Theresa Fisher and Claudette Baylor-Fleming of the National Research Council's Space Studies Board assisted with the final preparation of this report. Marjory Blumenthal, director of the CSTB, provided critical commentary, advice, and writing in the final stages of the project to help bring the project to a successful conclusion.
Finally, thanks are due to Aubrey Bush at the NSF, whose interest and vision gave impetus to the project and who provided ongoing encouragement during the course of the study. The committee and staff are thankful for his continued patience and support throughout the duration of this project.
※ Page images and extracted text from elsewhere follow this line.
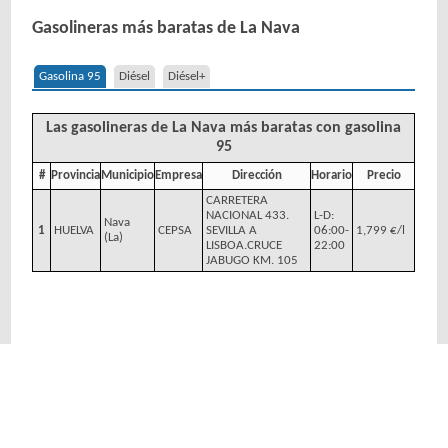
Gasolineras más baratas de La Nava
Gasolina 95
Diésel
Diésel+
Las gasolineras de La Nava más baratas con gasolina
95
#
Provincia
Municipio
Empresa
Dirección
Horario
Precio
CARRETERA
NACIONAL 433.
L-D:
Nava
1
HUELVA
CEPSA
SEVILLA A
06:00-
1,799 €/l
(La)
LISBOA.CRUCE
22:00
JABUGO KM. 105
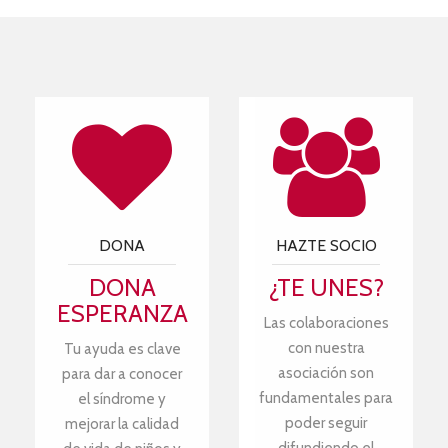
DONA
HAZTE SOCIO
DONA
¿TE UNES?
ESPERANZA
Las colaboraciones
con nuestra
Tu ayuda es clave
asociación son
para dar a conocer
fundamentales para
el síndrome y
poder seguir
mejorar la calidad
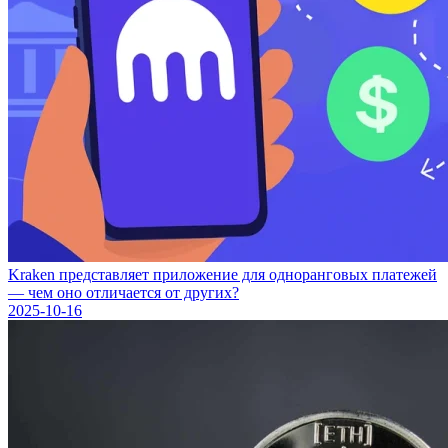
Kraken представляет приложение для одноранговых платежей
— чем оно отличается от других?
2025-10-16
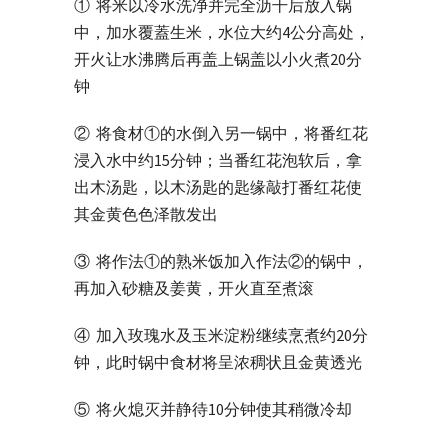
① 将米以冷水洗净并完全沥干后放入锅
中，加水覆蓋生米，水位大约4公分高处，
开火让水沸腾后再盖上锅盖以小火煮20分
钟
② 将食材①的水倒入另一锅中，将番红花
浸入水中约15分钟；当番红花泡软后，拿
出木汤匙，以木汤匙的匙缘敲打番红花使
其金黄色色泽散发出
③ 将作法①的熟米饭加入作法②的锅中，
再加入砂糖及姜黄，开火直至煮滚
④ 加入玫瑰水及玉米淀粉继续烹煮约20分
钟，此时锅中食材将呈浓稠状且金黄透光
⑤ 将火熄灭并静待10分钟使其稍微冷却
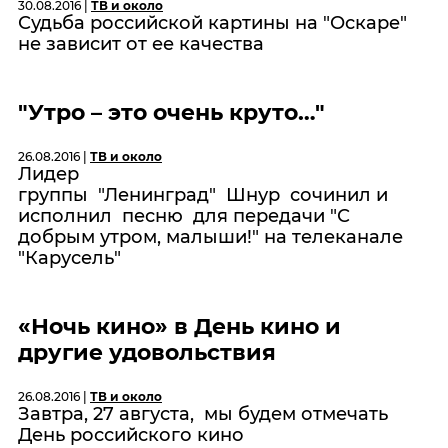
30.08.2016 |
ТВ и около
Судьба российской картины на "Оскаре"
не зависит от ее качества
"Утро – это очень круто…"
26.08.2016 |
ТВ и около
Лидер
группы "Ленинград" Шнур сочинил и
исполнил песню для передачи "С
добрым утром, малыши!" на телеканале
"Карусель"
«Ночь кино» в День кино и
другие удовольствия
26.08.2016 |
ТВ и около
Завтра, 27 августа, мы будем отмечать
День российского кино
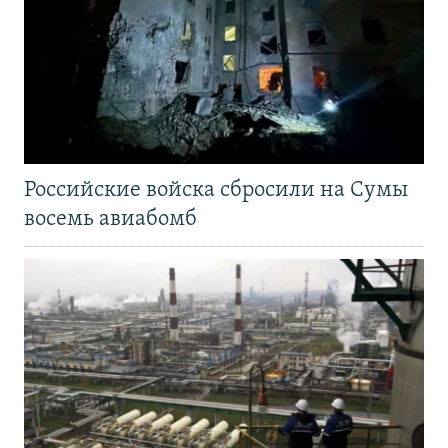
Российские войска сбросили на Сумы
восемь авиабомб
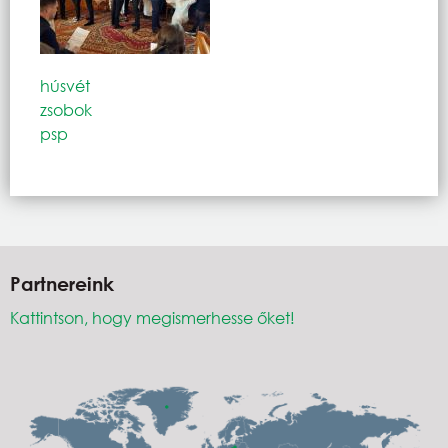
húsvét
zsobok
psp
Partnereink
Kattintson, hogy megismerhesse őket!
Samuel H. Fuller and David G. Messerschmitt
Co-chairs
Committee on Information Technology
Research in a Competitive World
Acknowledgment of Reviewers
This report was reviewed by individuals chosen for their diverse perspectives and technical expertise, in accordance with procedures approved by the NRC's Report Review Committee. The purpose of this independent review is to provide candid and critical comments that will assist the authors and the NRC in making the published report as sound as possible and to ensure that the report meets institutional standards for objectivity, evidence, and responsiveness to the study charge. The contents of the review comments and draft manuscript remain confidential to protect the integrity of the deliberative process. The committee wishes to thank the following individuals for their participation in the review of this report:
Duane Adams, Carnegie Mellon University,
John Armstrong, IBM Corporation (retired),
Robert Epstein, Sybase, Inc.,
Kenneth Flamm, University of Texas at Austin,
Peter Freeman, Georgia Institute of Technology,
Robert Frosch, Harvard University,
Paul Gray, Massachusetts Institute of Technology,
Juris Hartmanis, Cornell University,
John Hopcroft, Cornell University,
John King, University of Michigan,
Robert Lucky, Telcordia Technologies,
Thomas Malone, MIT Sloan School of Management,
Linda Sanford, IBM Corporation,
Marvin Sirbu, Carnegie Mellon University, and
Keith Uncapher, Corporation for National Research Initiatives.
Although the individuals listed above provided many constructive comments and suggestions, responsibility for the final content of this report rests solely with the authoring committee and the NRC.